▶ STATED TASK 1
In the drawing app instructions, how do you zoom into or out from the canvas?

-- begin DOCUMENT SECTION --

To pan across the canvas, drag outside of any shape, in the white area. To zoom into or out from the canvas, scroll with the mouse wheel while pointing inside the canvas.

You can drag even the shape you are currently editing from the shape library into the canvas. That is what makes this recursive drawing rather than merely nested drawing. You will see the current shape repeated relative to itself. (You might call the shape inside itself a "recursive shape instance".)

You can move, rotate, and resize a recursive shape instance to change its repetition pattern. For instance, if you resize the recursive shape instance to be smaller, you will see a line of recursive shapes shrinking forever. If you edit one of the repetitions of a shape, it will edit the whole pattern.

You can go back and edit a sub-shape, and every shape including that shape will update live.

If you don't know what to draw, try drawing one of these: any kind of fractal tree (https://www.google.com/search?q=fractal+tree&tbm=isch&biw=1280&bih=1252), Koch snowflake (http://en.wikipedia.org/wiki/Koch_snowflake), Sierpinski triangle (http://en.wikipedia.org/wiki/Sierpinski_triangle), Sierpinski carpet (http://en.wikipedia.org/wiki/Sierpinski_carpet), or any other fractal (http://en.wikipedia.org/wiki/List_of_fractals).

In my instructions, I made each step build on the previous ones, like a tutorial, and I also covered all features of the app, like a reference. Since my instructions are a compromise between a tutorial and a reference, if you want a tutorial and a reference separately, my instructions should be adapted for each format. An interactive tutorial (shown in a floating window with a Next button) could show one paragraph per step, but it might leave some less-useful steps out so as not to bore the reader, and link to the full reference at the end. A reference might be written as bullet points instead of sentences, and have the features organized in sections – perhaps a section briefly describing the three columnar views and then one section per view describing the actions you can do in each.

The last paragraph of my instructions is a bit different from the others – it suggests tasks to give the user something to do and spark their imagination, instead of explaining a specific feature of the app – so it’s possible that you’d want to move it somewhere else.

Undo, and share

Pretty cool project! I'd love to be able to see what other people do with things using this, so could I perhaps suggest some sort of sharing mechanism be implemented as well?

-- end DOCUMENT SECTION --

▶ STATED TASK 2
Arrange the lines of the records as a Markdown table with the columns Row and Line, giving each line a row number and skipping blank lines. Start with the line that contains "order: Russulales" and continue through the line that contains "scientific name: Bombus impatiens".

-- begin RECORDED DATA --

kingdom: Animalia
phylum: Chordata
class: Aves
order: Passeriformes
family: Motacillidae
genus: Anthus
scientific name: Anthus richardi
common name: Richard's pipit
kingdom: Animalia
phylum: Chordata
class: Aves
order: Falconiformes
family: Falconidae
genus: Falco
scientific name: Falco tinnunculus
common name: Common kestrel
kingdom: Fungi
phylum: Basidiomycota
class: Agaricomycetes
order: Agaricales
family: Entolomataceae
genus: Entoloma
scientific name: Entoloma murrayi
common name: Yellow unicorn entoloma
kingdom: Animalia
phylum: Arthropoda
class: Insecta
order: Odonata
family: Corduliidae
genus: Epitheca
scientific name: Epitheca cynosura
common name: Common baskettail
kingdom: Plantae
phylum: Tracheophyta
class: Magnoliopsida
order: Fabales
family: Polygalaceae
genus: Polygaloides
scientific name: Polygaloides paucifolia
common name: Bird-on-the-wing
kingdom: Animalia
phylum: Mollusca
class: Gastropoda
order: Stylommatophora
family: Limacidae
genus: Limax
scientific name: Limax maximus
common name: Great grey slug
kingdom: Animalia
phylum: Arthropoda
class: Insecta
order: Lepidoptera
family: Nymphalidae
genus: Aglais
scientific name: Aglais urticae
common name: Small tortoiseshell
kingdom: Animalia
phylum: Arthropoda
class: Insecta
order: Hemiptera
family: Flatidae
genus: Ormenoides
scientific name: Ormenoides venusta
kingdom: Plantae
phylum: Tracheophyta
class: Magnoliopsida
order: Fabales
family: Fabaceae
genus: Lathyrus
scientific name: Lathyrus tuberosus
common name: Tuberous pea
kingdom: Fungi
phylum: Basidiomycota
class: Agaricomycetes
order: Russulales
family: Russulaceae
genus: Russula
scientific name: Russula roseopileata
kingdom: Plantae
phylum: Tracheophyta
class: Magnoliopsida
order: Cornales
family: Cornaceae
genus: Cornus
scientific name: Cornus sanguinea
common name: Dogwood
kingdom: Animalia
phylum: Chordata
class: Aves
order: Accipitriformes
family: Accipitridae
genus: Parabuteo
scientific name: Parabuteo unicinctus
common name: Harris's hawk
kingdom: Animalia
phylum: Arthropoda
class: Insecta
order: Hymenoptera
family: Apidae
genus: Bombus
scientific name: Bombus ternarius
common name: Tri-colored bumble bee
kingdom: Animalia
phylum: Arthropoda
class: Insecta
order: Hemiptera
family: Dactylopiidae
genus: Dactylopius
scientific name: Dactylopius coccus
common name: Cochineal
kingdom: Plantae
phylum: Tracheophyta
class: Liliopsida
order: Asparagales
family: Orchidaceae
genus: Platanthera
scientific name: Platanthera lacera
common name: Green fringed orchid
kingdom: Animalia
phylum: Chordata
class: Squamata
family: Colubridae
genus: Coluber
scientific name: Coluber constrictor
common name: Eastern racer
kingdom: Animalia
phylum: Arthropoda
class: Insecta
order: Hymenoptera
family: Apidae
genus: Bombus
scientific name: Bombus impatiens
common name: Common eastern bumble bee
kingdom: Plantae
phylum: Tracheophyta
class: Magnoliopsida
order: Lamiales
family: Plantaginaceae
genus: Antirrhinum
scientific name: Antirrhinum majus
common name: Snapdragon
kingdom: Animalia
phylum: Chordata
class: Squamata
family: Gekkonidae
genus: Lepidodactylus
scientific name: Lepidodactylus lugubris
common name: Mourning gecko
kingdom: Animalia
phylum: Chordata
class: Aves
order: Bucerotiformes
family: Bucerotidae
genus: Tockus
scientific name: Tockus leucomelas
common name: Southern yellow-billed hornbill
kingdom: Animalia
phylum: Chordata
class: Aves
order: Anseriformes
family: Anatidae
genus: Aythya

-- end RECORDED DATA --

▶ WRITTEN RESPONSE 1
Scroll with the mouse wheel while pointing inside the canvas.

▶ WRITTEN RESPONSE 2
| Row | Line |
|---|---|
| 1 | order: Russulales |
| 2 | family: Russulaceae |
| 3 | genus: Russula |
| 4 | scientific name: Russula roseopileata |
| 5 | kingdom: Plantae |
| 6 | phylum: Tracheophyta |
| 7 | class: Magnoliopsida |
| 8 | order: Cornales |
| 9 | family: Cornaceae |
| 10 | genus: Cornus |
| 11 | scientific name: Cornus sanguinea |
| 12 | common name: Dogwood |
| 13 | kingdom: Animalia |
| 14 | phylum: Chordata |
| 15 | class: Aves |
| 16 | order: Accipitriformes |
| 17 | family: Accipitridae |
| 18 | genus: Parabuteo |
| 19 | scientific name: Parabuteo unicinctus |
| 20 | common name: Harris's hawk |
| 21 | kingdom: Animalia |
| 22 | phylum: Arthropoda |
| 23 | class: Insecta |
| 24 | order: Hymenoptera |
| 25 | family: Apidae |
| 26 | genus: Bombus |
| 27 | scientific name: Bombus ternarius |
| 28 | common name: Tri-colored bumble bee |
| 29 | kingdom: Animalia |
| 30 | phylum: Arthropoda |
| 31 | class: Insecta |
| 32 | order: Hemiptera |
| 33 | family: Dactylopiidae |
| 34 | genus: Dactylopius |
| 35 | scientific name: Dactylopius coccus |
| 36 | common name: Cochineal |
| 37 | kingdom: Plantae |
| 38 | phylum: Tracheophyta |
| 39 | class: Liliopsida |
| 40 | order: Asparagales |
| 41 | family: Orchidaceae |
| 42 | genus: Platanthera |
| 43 | scientific name: Platanthera lacera |
| 44 | common name: Green fringed orchid |
| 45 | kingdom: Animalia |
| 46 | phylum: Chordata |
| 47 | class: Squamata |
| 48 | family: Colubridae |
| 49 | genus: Coluber |
| 50 | scientific name: Coluber constrictor |
| 51 | common name: Eastern racer |
| 52 | kingdom: Animalia |
| 53 | phylum: Arthropoda |
| 54 | class: Insecta |
| 55 | order: Hymenoptera |
| 56 | family: Apidae |
| 57 | genus: Bombus |
| 58 | scientific name: Bombus impatiens |